É compreensível o incômodo das pessoas digamos “mais politizadas” com baboseiras reacionárias como “o gigante acordou”, “o povo acordou” – acordou mesmo e pro quê exatamente? Contra o que chamam de “lulopetismo” ou coisa que o valha? Ou contra desvios de conduta em geral, apartidários? São temas que desvirtuam o foco principal e caminham contra o que é um processo legítimo e democrático, que são pessoas eleitas pelo voto direto – nos cargos devem ficar até o final, e qualquer ideia contrária a isso, é golpe.

Não se incomode. Atente-se ao fato de que, como diz o advogado José Garcez Guirardi, professor da Direito GV/SP, “de certa maneira, há uma relação de consumo com a política hoje. As pessoas estão consumindo política, não produzindo política”. É uma diferenciação interessante. “Isso ocorre porque a relação de consumo se tornou a relação matricial da nossa sociedade. Quando você compra um produto, está desinteressado de todo o longo processo que o levou às suas mãos, envolvendo escolhas, sacrifícios de pessoas, etc. E assim que aquilo satisfaz sua necessidade imediata, você o descarta sem preocupar também com consequências. (…) Na hora de construir, que é muito mais difícil, pois pressupõe articulação de interesses diferentes, as pessoas não conseguem avançar”.

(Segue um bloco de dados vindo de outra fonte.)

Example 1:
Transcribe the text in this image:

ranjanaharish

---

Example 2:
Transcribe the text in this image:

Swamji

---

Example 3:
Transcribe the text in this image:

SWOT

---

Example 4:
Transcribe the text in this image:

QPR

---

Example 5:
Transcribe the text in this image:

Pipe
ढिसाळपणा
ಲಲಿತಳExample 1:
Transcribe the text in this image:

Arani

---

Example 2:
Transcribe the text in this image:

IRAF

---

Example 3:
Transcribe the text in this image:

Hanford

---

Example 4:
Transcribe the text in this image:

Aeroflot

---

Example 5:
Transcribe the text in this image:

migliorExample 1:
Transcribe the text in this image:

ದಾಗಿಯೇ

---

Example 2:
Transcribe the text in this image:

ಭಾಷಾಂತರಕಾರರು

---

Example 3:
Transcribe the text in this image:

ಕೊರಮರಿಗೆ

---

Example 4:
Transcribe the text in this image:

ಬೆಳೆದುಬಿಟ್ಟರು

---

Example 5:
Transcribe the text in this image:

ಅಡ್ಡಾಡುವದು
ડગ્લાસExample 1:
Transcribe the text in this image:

Apesar do emaranhado heterogêneo, estão nessas manifestações, das Diretas-Já aos caras-pintadas e ao MPL, legítimas explosões de intenção do povo brasileiro, com sangue jovem de quem jamais foi às ruas com tanta veemência lutar por algo. Da batalha pra descriminalizar a maconha, pelos direitos das mulheres, contra a Copa ou qualquer outra pauta, sempre se tira um pouco do que se viu nesse 17 de julho. Mas na proporção que se avultou, foi uma noite histórica. Governantes deveriam refletir. São sempre os mais velhos e os alocados no poder quem se recusam a ouvir.

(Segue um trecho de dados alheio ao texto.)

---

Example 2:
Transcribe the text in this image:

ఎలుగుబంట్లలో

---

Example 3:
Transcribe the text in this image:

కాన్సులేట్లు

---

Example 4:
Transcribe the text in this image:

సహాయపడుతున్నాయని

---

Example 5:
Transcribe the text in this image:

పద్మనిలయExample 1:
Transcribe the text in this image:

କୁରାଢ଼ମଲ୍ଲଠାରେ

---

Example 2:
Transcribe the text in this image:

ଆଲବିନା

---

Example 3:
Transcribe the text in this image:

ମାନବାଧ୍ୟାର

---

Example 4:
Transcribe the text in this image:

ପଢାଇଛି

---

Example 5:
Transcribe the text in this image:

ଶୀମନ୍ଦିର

Se essa massa toda está mudando o país é difícil de dizer – o futuro do MPL tende, inclusive, a ser sombrio, abraçado a um partido qualquer e atuando no jogo estabelecido. Acho até que não está se mudando nada profundamente, diante a lógica de consumo de ideias. Mas o aprendizado dessa experiência toda pode surtir algum efeito positivo em mentes jovens de hoje – as que nos governarão no futuro.

Tomara que eles ao menos aprendam as principais lições: que uma conquista social não dá passe livre pra ninguém se estabelecer como detentor de uma nova ordem – humildade ainda é artigo raro na política nacional – e que os muitos rostos e mentes que constroem o povo brasileiro são maravilhosamente diferentes. É só olhar em volta.